Sheikh Ahmed said he would propose making it available this time until June.

"At least I am trying to help the market," he said, adding that it would not make sense to increase OPEC quotas since most members were producing close to their maximum capacity.

"We can't go for something that is not logical."

The Kuwaiti minister said oil prices were being driven among other factors by low spare capacity in the United States, the world's largest consumer, as well as what he termed "tension in the GCC (Gulf Cooperation Council) and Iran and the geopolitics problem."

He was referring to mounting worries in the Gulf in connection to Iran's standoff with the international community over its nuclear programme.

Almost 20 percent of the world's daily oil supplies come from the Gulf.

The West, led by Washington, has accused Iran of pursuing a nuclear weapons programme while Tehran insists its intentions are peaceful.

The UN Security Council has given Iran until Friday to halt enrichment activity.
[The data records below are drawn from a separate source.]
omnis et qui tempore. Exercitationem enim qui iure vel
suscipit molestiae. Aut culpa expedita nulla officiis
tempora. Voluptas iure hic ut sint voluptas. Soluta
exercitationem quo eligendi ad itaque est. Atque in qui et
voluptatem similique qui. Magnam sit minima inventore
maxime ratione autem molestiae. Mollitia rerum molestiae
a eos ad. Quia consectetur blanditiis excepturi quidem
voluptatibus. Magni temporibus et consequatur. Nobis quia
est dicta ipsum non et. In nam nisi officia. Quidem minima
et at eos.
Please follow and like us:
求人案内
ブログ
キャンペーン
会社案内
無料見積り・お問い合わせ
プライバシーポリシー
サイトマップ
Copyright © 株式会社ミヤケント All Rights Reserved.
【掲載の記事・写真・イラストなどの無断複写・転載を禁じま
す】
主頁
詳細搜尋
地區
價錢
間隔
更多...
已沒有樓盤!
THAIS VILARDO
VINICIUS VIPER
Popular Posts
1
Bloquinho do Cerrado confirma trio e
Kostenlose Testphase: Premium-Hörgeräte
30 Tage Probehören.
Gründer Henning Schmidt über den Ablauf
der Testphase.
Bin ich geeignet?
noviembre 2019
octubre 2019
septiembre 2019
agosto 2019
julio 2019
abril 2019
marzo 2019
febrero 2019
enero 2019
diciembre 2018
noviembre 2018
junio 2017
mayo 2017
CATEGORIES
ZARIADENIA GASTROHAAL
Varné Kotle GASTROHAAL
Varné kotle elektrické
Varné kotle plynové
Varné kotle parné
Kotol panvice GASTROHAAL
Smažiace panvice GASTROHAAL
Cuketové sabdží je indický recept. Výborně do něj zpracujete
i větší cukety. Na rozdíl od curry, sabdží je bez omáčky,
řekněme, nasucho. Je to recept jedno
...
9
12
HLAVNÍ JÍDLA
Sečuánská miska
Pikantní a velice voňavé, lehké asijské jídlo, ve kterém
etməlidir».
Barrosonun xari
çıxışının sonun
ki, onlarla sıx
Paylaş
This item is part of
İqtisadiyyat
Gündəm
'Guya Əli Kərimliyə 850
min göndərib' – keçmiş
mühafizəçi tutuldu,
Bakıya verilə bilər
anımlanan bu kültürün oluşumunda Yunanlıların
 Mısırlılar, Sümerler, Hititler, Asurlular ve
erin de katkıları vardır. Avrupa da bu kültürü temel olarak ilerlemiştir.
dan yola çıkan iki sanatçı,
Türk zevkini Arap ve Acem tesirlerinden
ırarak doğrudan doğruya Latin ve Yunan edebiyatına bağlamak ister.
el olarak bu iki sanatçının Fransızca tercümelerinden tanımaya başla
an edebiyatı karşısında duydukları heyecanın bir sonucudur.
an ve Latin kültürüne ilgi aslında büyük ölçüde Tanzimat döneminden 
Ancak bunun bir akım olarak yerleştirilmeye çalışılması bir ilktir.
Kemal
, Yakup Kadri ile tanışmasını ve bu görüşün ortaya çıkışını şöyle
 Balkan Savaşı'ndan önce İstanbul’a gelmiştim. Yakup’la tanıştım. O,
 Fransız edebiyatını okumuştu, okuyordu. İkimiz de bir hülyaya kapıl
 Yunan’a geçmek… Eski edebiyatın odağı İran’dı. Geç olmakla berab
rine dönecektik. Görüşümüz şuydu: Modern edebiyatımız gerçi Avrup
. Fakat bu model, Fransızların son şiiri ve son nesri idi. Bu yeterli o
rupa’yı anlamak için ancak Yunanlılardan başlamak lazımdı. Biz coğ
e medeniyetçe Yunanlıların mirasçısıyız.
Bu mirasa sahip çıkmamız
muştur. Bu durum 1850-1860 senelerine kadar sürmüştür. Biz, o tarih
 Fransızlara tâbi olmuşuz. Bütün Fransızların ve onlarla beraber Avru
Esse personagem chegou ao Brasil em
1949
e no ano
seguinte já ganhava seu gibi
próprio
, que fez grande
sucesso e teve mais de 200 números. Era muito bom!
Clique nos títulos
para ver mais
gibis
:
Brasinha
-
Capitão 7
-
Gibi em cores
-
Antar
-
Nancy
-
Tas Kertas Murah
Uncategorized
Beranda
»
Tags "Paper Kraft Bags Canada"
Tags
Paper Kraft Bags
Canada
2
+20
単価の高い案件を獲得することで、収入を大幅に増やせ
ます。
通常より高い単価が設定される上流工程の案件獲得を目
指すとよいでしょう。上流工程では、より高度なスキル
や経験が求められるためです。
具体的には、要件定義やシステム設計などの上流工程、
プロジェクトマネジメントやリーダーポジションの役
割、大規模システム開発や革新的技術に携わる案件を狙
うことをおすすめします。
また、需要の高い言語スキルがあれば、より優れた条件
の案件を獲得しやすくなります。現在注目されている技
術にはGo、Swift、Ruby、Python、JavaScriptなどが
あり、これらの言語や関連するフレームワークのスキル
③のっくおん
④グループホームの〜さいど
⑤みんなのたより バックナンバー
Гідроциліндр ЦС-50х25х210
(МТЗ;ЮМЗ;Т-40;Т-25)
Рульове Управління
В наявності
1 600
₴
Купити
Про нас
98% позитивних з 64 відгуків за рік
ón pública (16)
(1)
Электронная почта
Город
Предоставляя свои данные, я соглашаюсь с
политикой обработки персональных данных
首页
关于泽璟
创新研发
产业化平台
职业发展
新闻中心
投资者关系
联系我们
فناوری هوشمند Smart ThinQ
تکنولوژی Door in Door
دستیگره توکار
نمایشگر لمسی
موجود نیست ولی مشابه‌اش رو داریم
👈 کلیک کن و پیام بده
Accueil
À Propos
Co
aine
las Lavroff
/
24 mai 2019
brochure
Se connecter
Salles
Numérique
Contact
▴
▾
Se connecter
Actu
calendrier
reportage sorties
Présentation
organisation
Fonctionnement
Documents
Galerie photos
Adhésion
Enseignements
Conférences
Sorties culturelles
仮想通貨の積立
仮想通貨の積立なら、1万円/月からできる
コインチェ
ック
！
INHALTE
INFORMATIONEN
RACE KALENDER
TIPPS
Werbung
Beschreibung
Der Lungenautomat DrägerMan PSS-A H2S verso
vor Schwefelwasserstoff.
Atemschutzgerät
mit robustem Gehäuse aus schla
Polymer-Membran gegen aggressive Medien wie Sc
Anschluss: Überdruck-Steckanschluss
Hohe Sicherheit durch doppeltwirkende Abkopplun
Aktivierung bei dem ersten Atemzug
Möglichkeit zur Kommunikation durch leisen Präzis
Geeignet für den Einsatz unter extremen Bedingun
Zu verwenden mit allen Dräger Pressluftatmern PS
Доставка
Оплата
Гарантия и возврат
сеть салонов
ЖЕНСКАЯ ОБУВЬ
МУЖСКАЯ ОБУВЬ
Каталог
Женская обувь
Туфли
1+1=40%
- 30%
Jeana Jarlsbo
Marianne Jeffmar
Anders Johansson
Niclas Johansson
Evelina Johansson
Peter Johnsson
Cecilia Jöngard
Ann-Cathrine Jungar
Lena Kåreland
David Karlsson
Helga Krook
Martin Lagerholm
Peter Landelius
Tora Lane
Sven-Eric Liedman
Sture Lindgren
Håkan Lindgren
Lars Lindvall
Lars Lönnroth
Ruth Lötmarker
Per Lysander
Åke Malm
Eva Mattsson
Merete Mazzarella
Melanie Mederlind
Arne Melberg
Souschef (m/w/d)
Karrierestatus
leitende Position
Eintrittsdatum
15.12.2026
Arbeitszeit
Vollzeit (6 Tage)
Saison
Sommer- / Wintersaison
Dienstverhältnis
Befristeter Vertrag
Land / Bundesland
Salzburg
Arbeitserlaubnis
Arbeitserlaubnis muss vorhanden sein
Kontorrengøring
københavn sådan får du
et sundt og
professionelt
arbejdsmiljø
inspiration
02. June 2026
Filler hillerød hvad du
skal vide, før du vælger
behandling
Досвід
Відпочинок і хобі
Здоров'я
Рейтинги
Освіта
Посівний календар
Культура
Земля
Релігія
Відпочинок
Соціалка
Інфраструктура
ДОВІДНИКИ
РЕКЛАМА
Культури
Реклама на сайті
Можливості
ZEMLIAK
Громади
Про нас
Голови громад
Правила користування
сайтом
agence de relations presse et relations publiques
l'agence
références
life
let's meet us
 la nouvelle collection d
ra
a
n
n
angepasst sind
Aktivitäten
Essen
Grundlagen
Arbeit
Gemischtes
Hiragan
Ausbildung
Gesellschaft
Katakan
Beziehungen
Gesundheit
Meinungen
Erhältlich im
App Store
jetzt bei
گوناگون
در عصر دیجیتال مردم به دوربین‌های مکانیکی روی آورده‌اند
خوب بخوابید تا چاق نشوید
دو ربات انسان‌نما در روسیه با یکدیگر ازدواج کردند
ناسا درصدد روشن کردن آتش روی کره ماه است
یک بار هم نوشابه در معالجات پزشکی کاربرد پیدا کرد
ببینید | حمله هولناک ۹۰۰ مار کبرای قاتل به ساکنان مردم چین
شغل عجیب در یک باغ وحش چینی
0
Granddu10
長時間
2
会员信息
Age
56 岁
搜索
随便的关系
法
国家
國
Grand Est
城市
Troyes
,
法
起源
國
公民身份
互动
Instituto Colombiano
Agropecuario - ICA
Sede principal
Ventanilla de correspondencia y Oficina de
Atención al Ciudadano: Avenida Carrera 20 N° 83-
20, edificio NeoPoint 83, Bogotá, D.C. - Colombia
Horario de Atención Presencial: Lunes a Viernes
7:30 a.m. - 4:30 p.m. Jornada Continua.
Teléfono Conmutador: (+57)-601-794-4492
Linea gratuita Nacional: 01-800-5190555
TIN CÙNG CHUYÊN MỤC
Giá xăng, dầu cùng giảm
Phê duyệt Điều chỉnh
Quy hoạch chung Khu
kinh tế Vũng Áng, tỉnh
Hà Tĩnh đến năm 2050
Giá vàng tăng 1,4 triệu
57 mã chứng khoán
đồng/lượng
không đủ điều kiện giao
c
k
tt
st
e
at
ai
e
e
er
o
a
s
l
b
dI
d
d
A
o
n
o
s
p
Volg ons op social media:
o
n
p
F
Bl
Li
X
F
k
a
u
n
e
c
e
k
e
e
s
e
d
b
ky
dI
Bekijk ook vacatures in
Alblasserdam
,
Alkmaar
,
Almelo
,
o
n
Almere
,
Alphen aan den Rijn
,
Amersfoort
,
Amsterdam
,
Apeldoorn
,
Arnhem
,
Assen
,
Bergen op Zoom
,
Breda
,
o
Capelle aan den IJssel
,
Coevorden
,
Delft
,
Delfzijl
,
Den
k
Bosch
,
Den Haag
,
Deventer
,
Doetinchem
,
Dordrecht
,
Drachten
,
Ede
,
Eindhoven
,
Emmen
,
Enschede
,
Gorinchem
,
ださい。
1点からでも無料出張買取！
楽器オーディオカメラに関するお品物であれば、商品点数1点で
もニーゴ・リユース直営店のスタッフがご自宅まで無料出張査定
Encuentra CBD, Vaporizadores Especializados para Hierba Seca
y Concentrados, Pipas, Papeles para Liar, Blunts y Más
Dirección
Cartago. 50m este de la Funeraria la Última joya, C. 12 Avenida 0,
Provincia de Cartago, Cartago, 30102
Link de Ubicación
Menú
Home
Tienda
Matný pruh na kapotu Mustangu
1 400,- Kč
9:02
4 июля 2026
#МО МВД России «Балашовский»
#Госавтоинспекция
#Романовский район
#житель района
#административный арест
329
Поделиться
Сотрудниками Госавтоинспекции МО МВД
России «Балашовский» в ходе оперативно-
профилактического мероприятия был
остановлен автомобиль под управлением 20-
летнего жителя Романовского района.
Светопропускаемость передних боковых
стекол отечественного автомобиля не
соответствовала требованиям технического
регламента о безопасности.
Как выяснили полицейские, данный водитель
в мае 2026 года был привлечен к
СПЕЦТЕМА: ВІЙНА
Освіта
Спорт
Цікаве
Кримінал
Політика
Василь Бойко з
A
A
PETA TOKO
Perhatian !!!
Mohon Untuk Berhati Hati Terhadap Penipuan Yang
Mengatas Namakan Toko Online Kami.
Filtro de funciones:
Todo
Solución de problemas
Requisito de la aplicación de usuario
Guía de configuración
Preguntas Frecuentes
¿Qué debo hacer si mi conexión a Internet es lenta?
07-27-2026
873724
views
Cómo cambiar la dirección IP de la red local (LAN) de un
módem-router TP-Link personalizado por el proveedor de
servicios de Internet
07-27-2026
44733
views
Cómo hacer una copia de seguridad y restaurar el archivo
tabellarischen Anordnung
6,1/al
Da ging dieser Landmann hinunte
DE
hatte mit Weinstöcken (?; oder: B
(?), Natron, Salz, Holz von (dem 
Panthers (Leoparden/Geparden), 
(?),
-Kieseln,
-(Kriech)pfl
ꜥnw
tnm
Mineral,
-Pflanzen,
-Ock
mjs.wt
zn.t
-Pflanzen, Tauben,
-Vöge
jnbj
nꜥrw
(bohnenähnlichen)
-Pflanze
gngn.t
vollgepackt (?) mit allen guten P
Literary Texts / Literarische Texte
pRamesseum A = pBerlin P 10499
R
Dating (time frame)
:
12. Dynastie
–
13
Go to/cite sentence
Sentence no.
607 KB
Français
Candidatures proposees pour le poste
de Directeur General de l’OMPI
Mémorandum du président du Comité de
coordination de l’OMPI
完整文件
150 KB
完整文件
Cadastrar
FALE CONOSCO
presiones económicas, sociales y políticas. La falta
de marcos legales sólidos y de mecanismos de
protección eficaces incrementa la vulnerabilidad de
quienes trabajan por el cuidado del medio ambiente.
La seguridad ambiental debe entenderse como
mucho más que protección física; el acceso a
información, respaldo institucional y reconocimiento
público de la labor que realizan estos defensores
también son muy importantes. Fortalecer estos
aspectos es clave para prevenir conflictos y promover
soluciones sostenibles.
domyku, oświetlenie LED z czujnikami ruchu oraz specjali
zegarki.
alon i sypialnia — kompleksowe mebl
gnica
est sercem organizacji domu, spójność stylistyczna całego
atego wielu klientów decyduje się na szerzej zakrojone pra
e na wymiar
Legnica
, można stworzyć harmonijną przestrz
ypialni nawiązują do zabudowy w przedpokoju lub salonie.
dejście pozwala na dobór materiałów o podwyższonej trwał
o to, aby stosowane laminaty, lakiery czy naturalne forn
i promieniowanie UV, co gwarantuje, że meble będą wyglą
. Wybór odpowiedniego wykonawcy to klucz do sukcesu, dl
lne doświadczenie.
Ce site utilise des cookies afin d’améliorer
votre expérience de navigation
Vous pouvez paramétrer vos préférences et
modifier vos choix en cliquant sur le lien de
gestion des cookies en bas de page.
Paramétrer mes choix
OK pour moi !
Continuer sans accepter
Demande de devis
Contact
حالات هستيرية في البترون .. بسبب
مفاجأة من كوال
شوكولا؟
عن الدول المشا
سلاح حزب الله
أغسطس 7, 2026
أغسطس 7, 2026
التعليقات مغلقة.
Earlier Qatar's Oil Minister Abdullah bin Hamad al-Attiya said in his opening remarks at the forum's official opening that no decisions that "will have any direct or quick influence on international markets or price levels" are expected to be made at the conference, which ends Tuesday.

This was confirmed by his Iranian counterpart in comments to reporters.

"OPEC is producing as much as it can and there is not a physical lack of oil, so I don't think there will be a change," Kazem Vaziri-Hamaneh said.

He said Iran, which is the world's fourth and OPEC's second biggest crude producer, was close to its quota of around four million barrels a day.

"So OPEC is doing its best at the moment, stocks are improving, the production level is appropriate," he added.

In an interview with AFP on Saturday, Vaziri-Hamaneh said without naming the United States directly that countries who are trying to intimidate Iran over what it regards as its right to enrich uranium were the ones to blame for the rattled oil markets.

"Research in enrichment should not be the cause for that sort of tension, those who are escalating are the ones causing the tension," he said.

A senior US energy department official attending the Doha forum admitted that tension over Iran was affecting oil markets but that it was Iran's fault in initiating uranium enrichment in defiance of the international community.

"I think the world has spoken out about its feelings (over Iran) and unfortunately there is a reaction in the market," Karen Harbert, assistant secretary for policy and international affairs told AFP.

US Energy Secretary Samuel Bodman was expected later on Sunday in Doha.
Nine of OPEC's ministers were already in Qatar with the Saudi Oil Minister Ali al-Nuaimi, considered the cartel's kingpin, expected on Monday, according to organisers.

OPEC President Edmund Daukoru, who is also Nigeria's oil minister, reiterated the cartel's view that market instability was linked to insufficient refining capacity among the world's main consumers like the United States, making it useless to pump more crude.

"Refiners cannot take it up so it's no use," he told reporters.

"The gravity of the situation requires some leadership from major consumers."